Aim of the exercise: The entries are to be reproduced verbatim, and their pictures left out.

Items listed in a dataset:
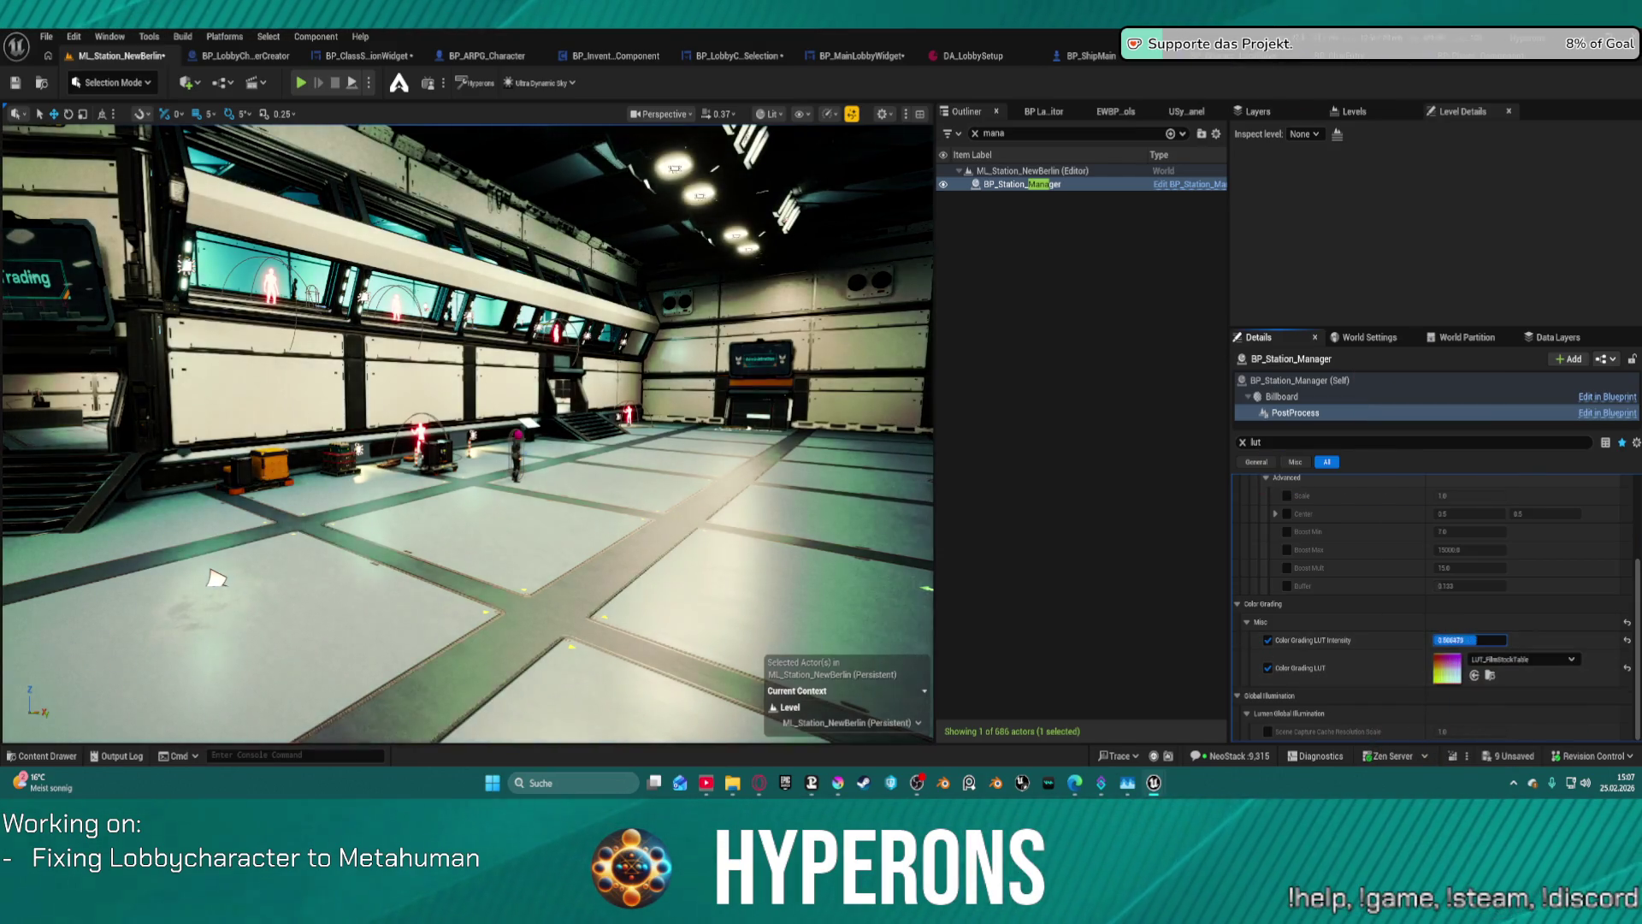
left_click_drag(1469, 640, 1452, 640)
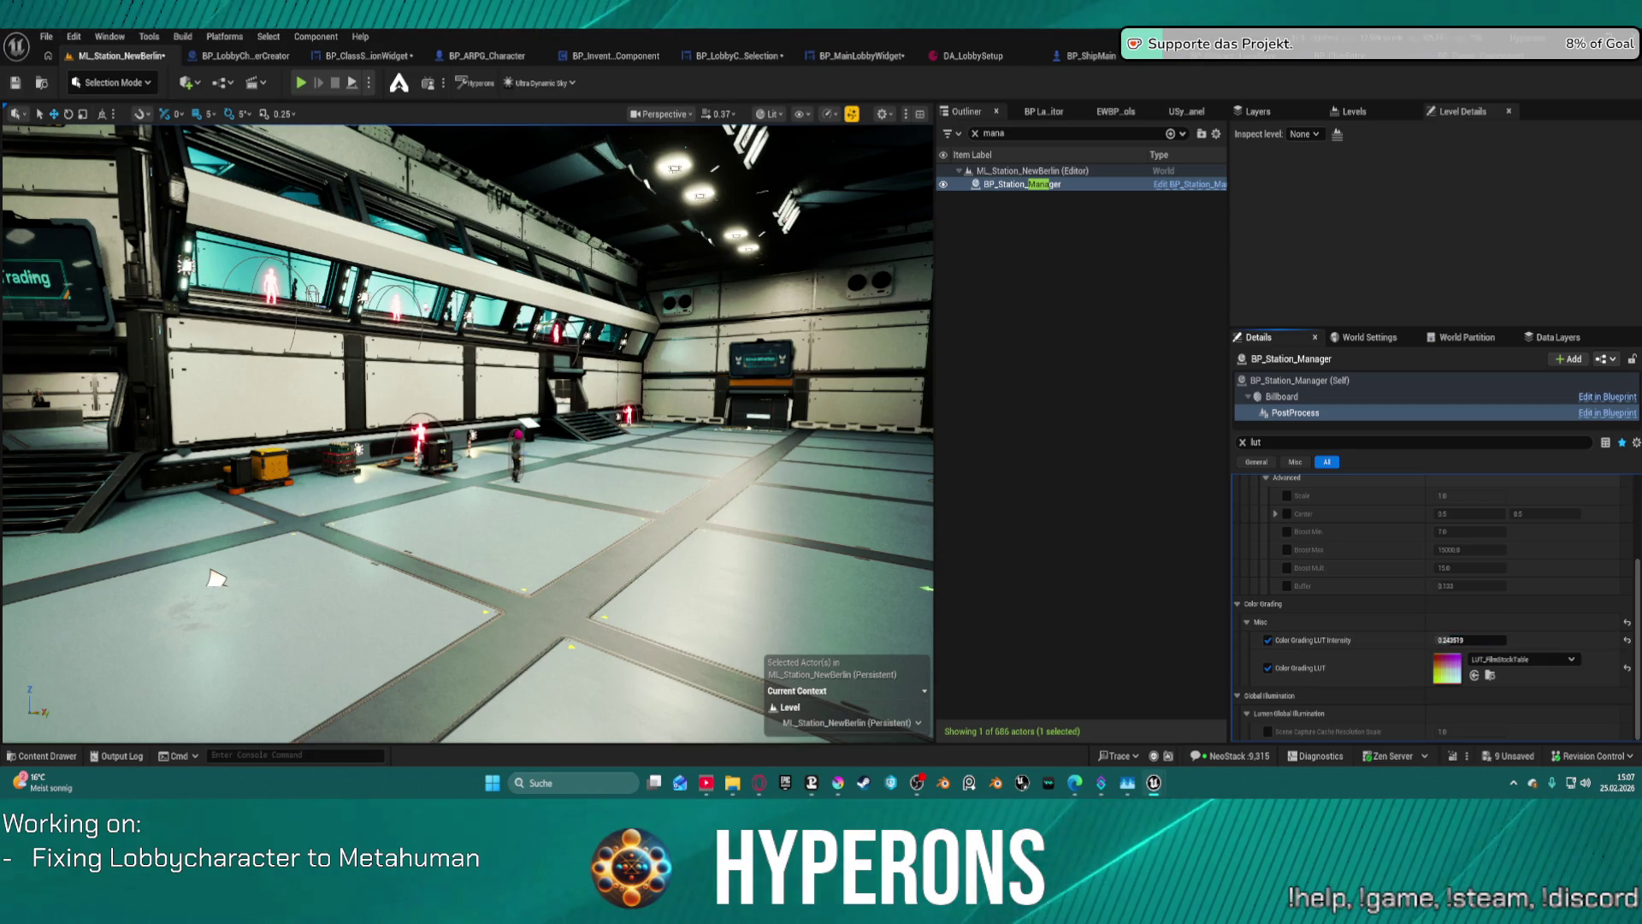
mouse_move(216, 579)
left_mouse_down()
mouse_move(770, 575)
mouse_move(753, 680)
mouse_move(851, 587)
mouse_move(876, 519)
mouse_move(869, 454)
mouse_move(928, 457)
left_mouse_up()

Task solution:
left_click_drag(1469, 640, 1452, 640)
mouse_move(216, 579)
left_mouse_down()
mouse_move(770, 575)
mouse_move(753, 680)
mouse_move(851, 587)
mouse_move(876, 519)
mouse_move(869, 454)
mouse_move(928, 457)
left_mouse_up()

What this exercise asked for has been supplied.